Given data section start

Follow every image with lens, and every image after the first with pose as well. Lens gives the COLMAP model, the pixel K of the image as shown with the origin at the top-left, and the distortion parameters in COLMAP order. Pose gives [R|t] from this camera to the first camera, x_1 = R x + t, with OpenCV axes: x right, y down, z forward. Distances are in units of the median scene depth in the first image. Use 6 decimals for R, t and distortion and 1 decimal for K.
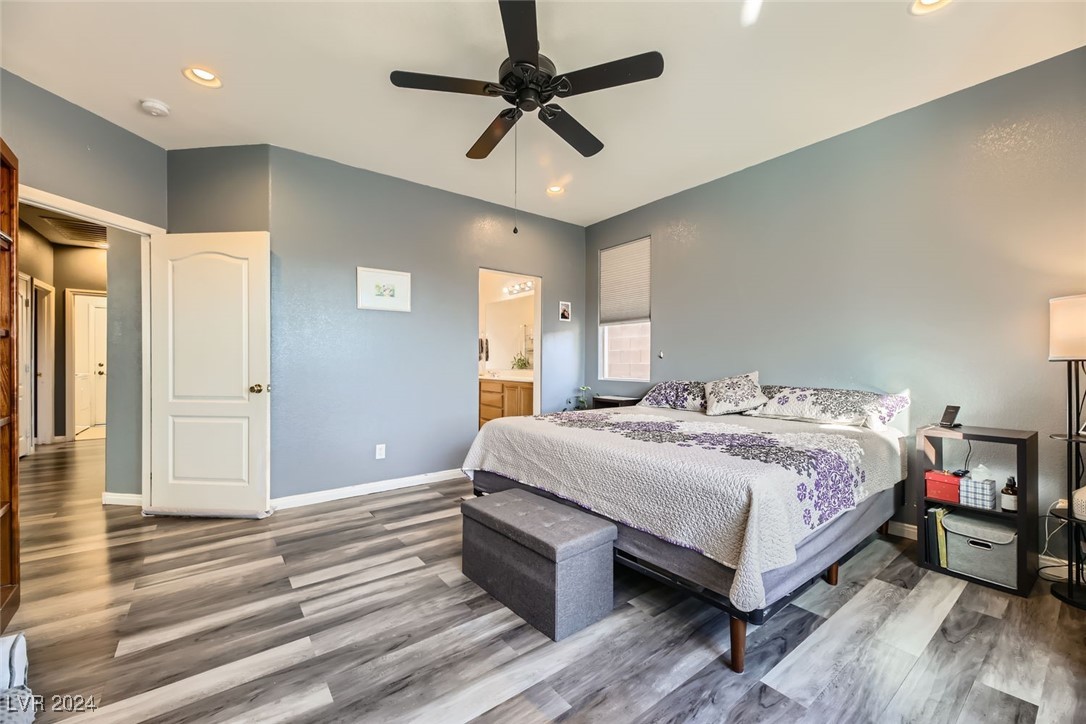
lens RADIAL K [[433.7, 0, 543.0], [0, 433.7, 362.0], [0, 0, 1]] dist [0.001450, -0.000146]
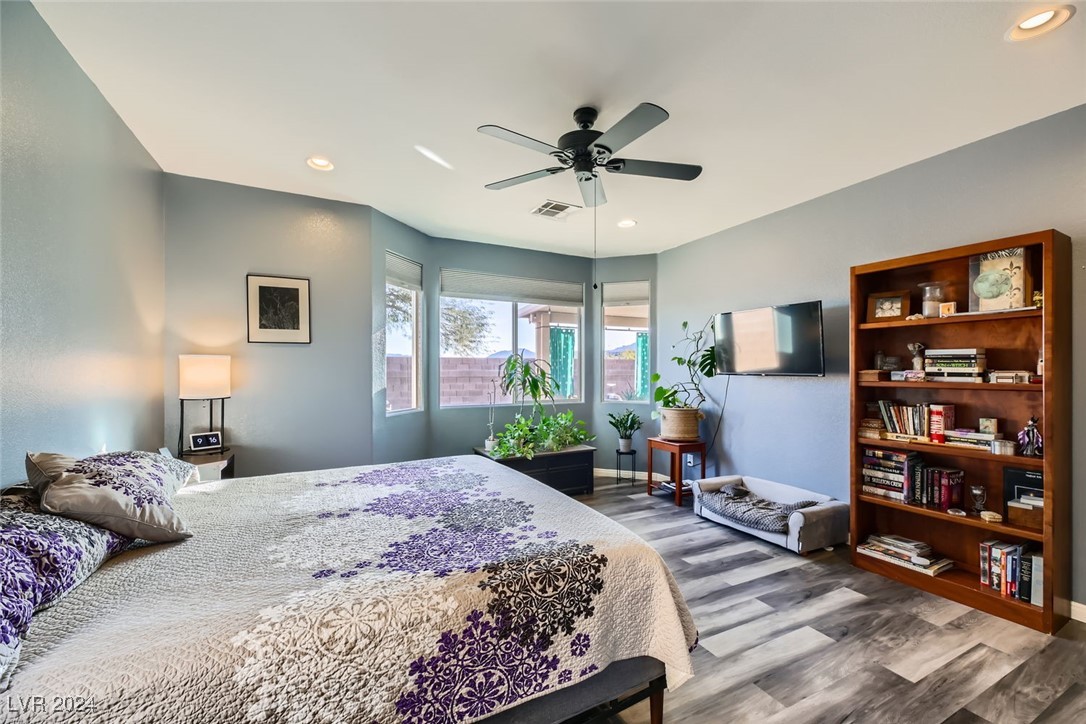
lens RADIAL K [[432.2, 0, 541.9], [0, 432.2, 372.4], [0, 0, 1]] dist [0.002464, 0.000087]
pose [[-0.981297, -0.002228, 0.192489, -0.105152], [-0.001474, 0.999991, 0.004060, -0.069969], [-0.192496, 0.003701, -0.981291, 1.559677]]
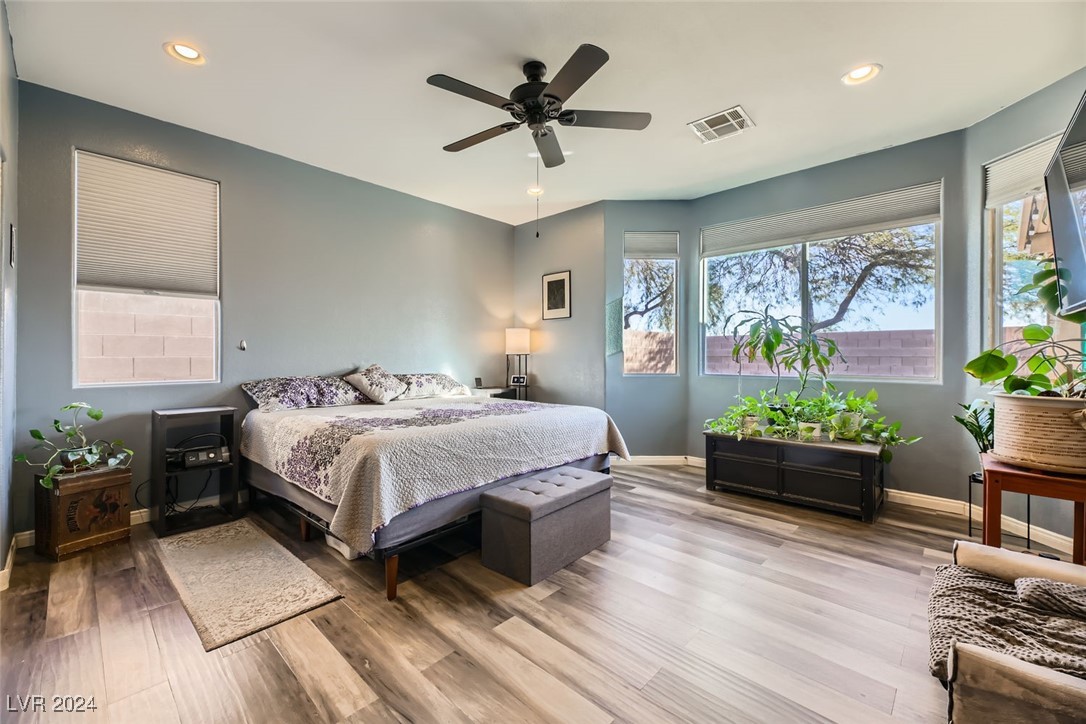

Given data section end

* Work required *
Copy all the lines above word for word, leaving out the pictures.

* Solution to this task *
Follow every image with lens, and every image after the first with pose as well. Lens gives the COLMAP model, the pixel K of the image as shown with the origin at the top-left, and the distortion parameters in COLMAP order. Pose gives [R|t] from this camera to the first camera, x_1 = R x + t, with OpenCV axes: x right, y down, z forward. Distances are in units of the median scene depth in the first image. Use 6 decimals for R, t and distortion and 1 decimal for K.
lens RADIAL K [[433.7, 0, 543.0], [0, 433.7, 362.0], [0, 0, 1]] dist [0.001450, -0.000146]
lens RADIAL K [[432.2, 0, 541.9], [0, 432.2, 372.4], [0, 0, 1]] dist [0.002464, 0.000087]
pose [[-0.981297, -0.002228, 0.192489, -0.105152], [-0.001474, 0.999991, 0.004060, -0.069969], [-0.192496, 0.003701, -0.981291, 1.559677]]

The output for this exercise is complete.